The Thucydides Trap: The Globalization of Competition Between China and Japan

Mar 21 12:00–1:30pm
Common Room, 2 Divinity Avenue, Cambridge

Victor Teo (Assistant Professor, Department of Japanese Studies, the University of Hong Kong; HYI Visiting Scholar)
Chair/Discussant: Ezra Vogel (Henry Ford II Professor of Social Sciences, Emeritus, Harvard University)

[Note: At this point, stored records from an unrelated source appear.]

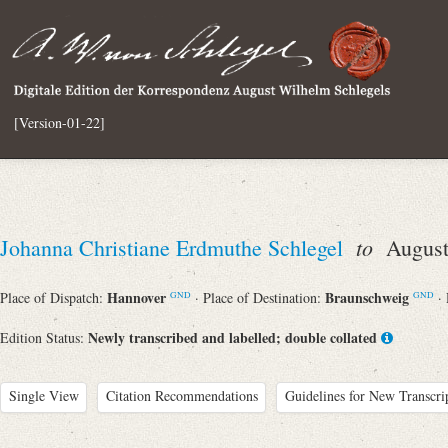
[Version-01-22]
to
Johanna Christiane Erdmuthe Schlegel
August 
Hannover
Braunschweig
Place of Dispatch:
· Place of Destination:
·
GND
GND
Newly transcribed and labelled; double collated
Edition Status:
Single View
Citation Recommendations
Guidelines for New Transcri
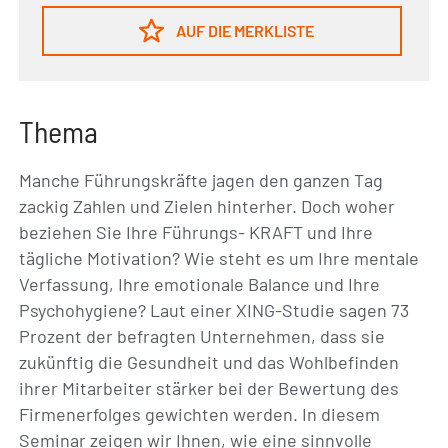
AUF DIE MERKLISTE
Thema
Manche Führungskräfte jagen den ganzen Tag
zackig Zahlen und Zielen hinterher. Doch woher
beziehen Sie Ihre Führungs- KRAFT und Ihre
tägliche Motivation? Wie steht es um Ihre mentale
Verfassung, Ihre emotionale Balance und Ihre
Psychohygiene? Laut einer XING-Studie sagen 73
Prozent der befragten Unternehmen, dass sie
zukünftig die Gesundheit und das Wohlbefinden
ihrer Mitarbeiter stärker bei der Bewertung des
Firmenerfolges gewichten werden. In diesem
Seminar zeigen wir Ihnen, wie eine sinnvolle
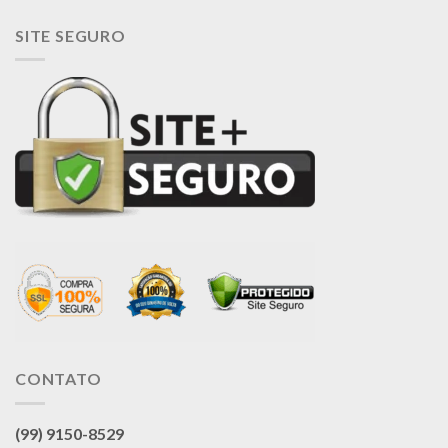
SITE SEGURO
CONTATO
(99) 9150-8529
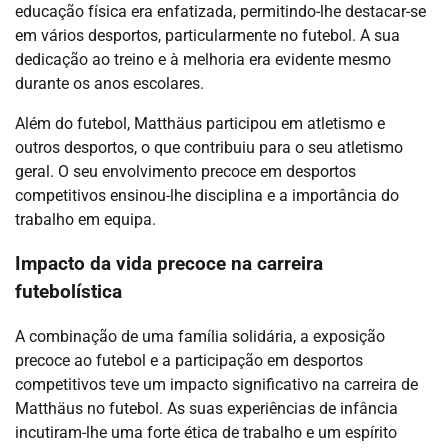
educação física era enfatizada, permitindo-lhe destacar-se
em vários desportos, particularmente no futebol. A sua
dedicação ao treino e à melhoria era evidente mesmo
durante os anos escolares.
Além do futebol, Matthäus participou em atletismo e
outros desportos, o que contribuiu para o seu atletismo
geral. O seu envolvimento precoce em desportos
competitivos ensinou-lhe disciplina e a importância do
trabalho em equipa.
Impacto da vida precoce na carreira
futebolística
A combinação de uma família solidária, a exposição
precoce ao futebol e a participação em desportos
competitivos teve um impacto significativo na carreira de
Matthäus no futebol. As suas experiências de infância
incutiram-lhe uma forte ética de trabalho e um espírito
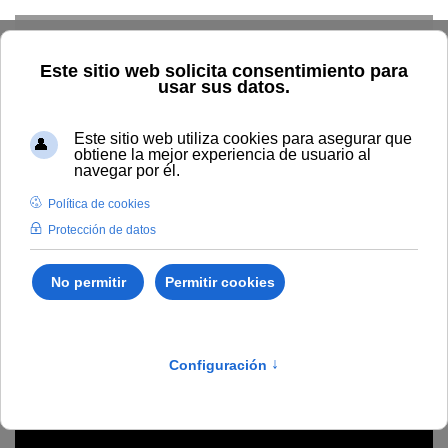
Skip to main content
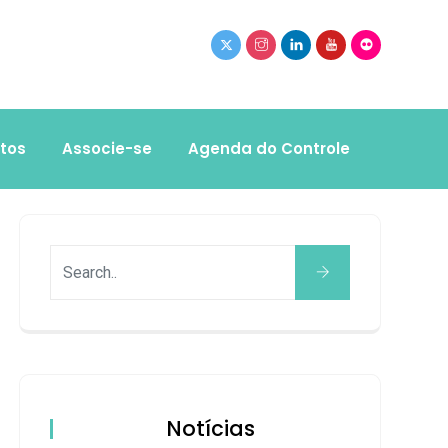
tos
Associe-se
Agenda do Controle
Notícias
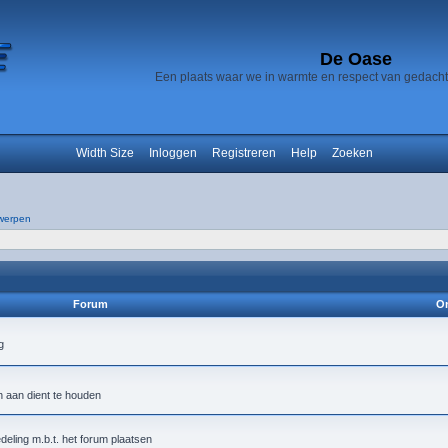
De Oase
Een plaats waar we in warmte en respect van gedach
Width Size
Inloggen
Registreren
Help
Zoeken
werpen
Forum
On
h aan dient te houden
deling m.b.t. het forum plaatsen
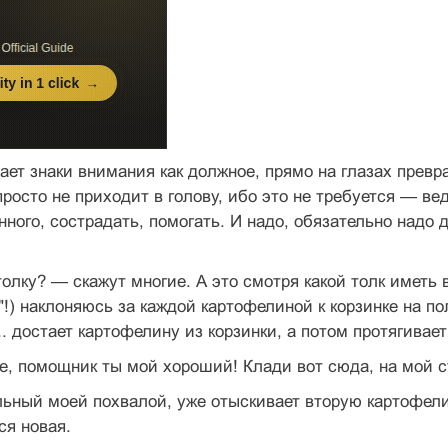
т знаки внимания как должное, прямо на глазах превра
росто не приходит в голову, ибо это не требуется — ве
ного, сострадать, помогать. И надо, обязательно надо
толку? — скажут многие. А это смотря какой толк иметь 
"!) наклоняюсь за каждой картофелиной к корзинке на п
. достает картофелину из корзинки, а потом протягивает 
, помощник ты мой хороший! Клади вот сюда, на мой с
ьный моей похвалой, уже отыскивает вторую картофели
ся новая.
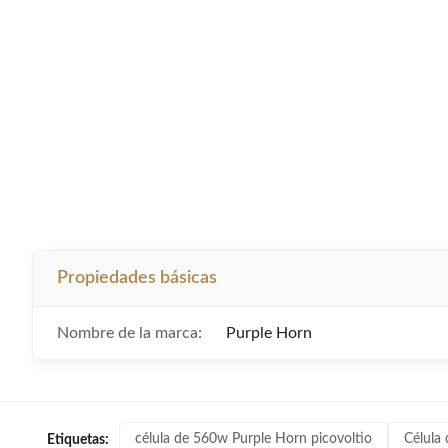
Propiedades básicas
Nombre de la marca:
Purple Horn
célula de 560w Purple Horn picovoltio
Célula
Etiquetas:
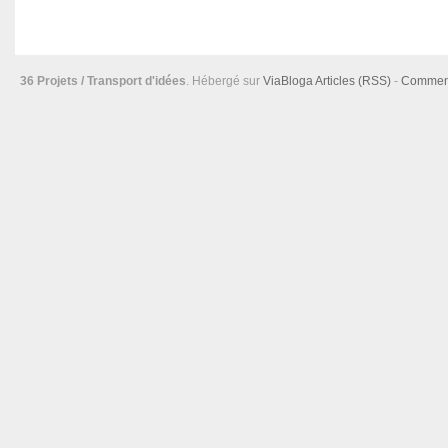
36 Projets / Transport d'idées
. Hébergé sur
ViaBloga
Articles (RSS)
-
Comment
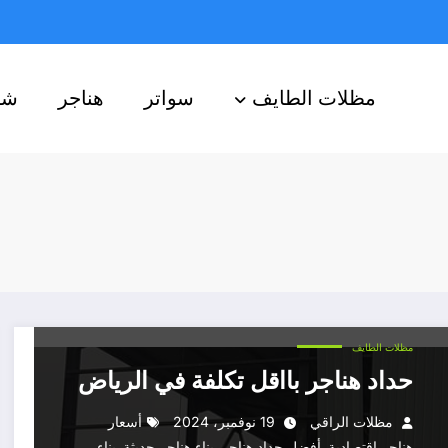
مظلات الطايف
سواتر
هناجر
شب
مظلات الطايف
حداد هناجر بااقل تكلفة في الرياض
مظلات الراقي
19 نوفمبر، 2024
أسعار
,
,
,
هناجر اقتصادية
أفضل حداد هناجر
بناء هناجر حديثة
بناء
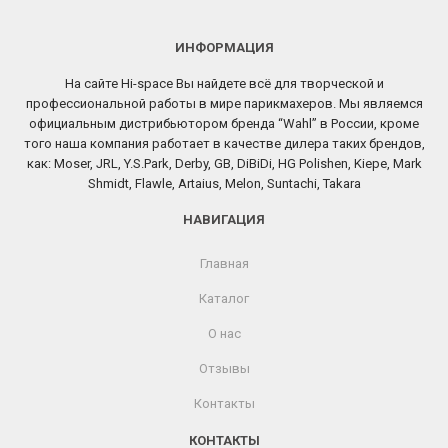
ИНФОРМАЦИЯ
На сайте Hi-space Вы найдете всё для творческой и
профессиональной работы в мире парикмахеров. Мы являемся
официальным дистрибьютором бренда “Wahl” в России, кроме
того наша компания работает в качестве дилера таких брендов,
как: Moser, JRL, Y.S.Park, Derby, GB, DiBiDi, HG Polishen, Kiepe, Mark
Shmidt, Flawle, Artaius, Melon, Suntachi, Takara
НАВИГАЦИЯ
Главная
Каталог
О нас
Отзывы
Контакты
КОНТАКТЫ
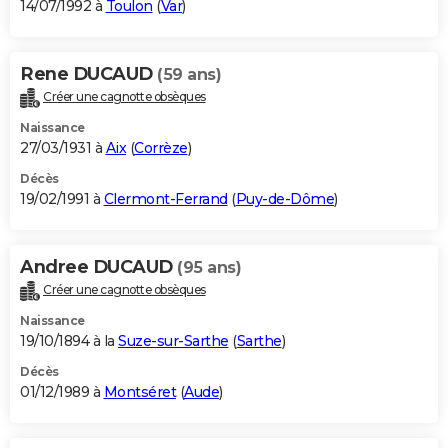
14/07/1992 à
Toulon
(
Var
)
Rene DUCAUD
(59 ans)
Créer une cagnotte obsèques
Naissance
27/03/1931 à
Aix
(
Corrèze
)
Décès
19/02/1991 à
Clermont-Ferrand
(
Puy-de-Dôme
)
Andree DUCAUD
(95 ans)
Créer une cagnotte obsèques
Naissance
19/10/1894 à la
Suze-sur-Sarthe
(
Sarthe
)
Décès
01/12/1989 à
Montséret
(
Aude
)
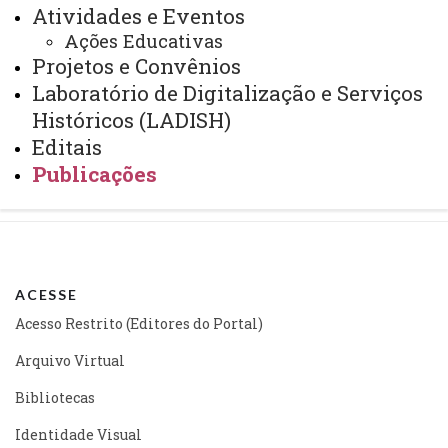
Atividades e Eventos
ATUALIZAÇÃO MAIS RECENTE: 02 DE MAIO DE 2023
Ações Educativas
ACESSOS: 2630
Projetos e Convênios
Laboratório de Digitalização e Serviços
Você está aqui:
Unioeste
Históricos (LADISH)
Marechal Cândido Rondon - Página Principal
Editais
Núcleos
CEPEDAL
Publicações
Publicações
ACESSE
Acesso Restrito (Editores do Portal)
Arquivo Virtual
Bibliotecas
Identidade Visual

Co-sponsored with the Asia Center

One might think that it is only natural that Sino-Japanese relations are tense because they fought a bitter war from 1937-1945. Assuming that is true, it does not fully explain why Japan and the United States are such close allies, given bitter struggle between the United States and Japan during the Second World War.  After all, it was the United States that dropped the bombs on Hiroshima and Nagasaki that killed 300,000 directly in the two cities. Why do some former enemies become the best of friends whilst others remain contentious after decades? This talk will focus on the tempestuous relationship between China and Japan over the last two decades. Drawing from the speaker’s forthcoming monograph, the talk will examine the patterns and trends in the evolution of contemporary Sino-Japanese relations. Through a comparative framework of each nation’s political agenda, the talk will touch on the prospects of co-operation and conflict between these two Asian giants in their bilateral interactions. The talk will also assess the possible competition that is emerging between the two countries in Southeast Asia and in the Middle East as Tokyo and Beijing seeks to expand their influence abroad, and how this rivalry might be in turn tempered by the changes we are seeing in international politics with the advent of the Trump Administration.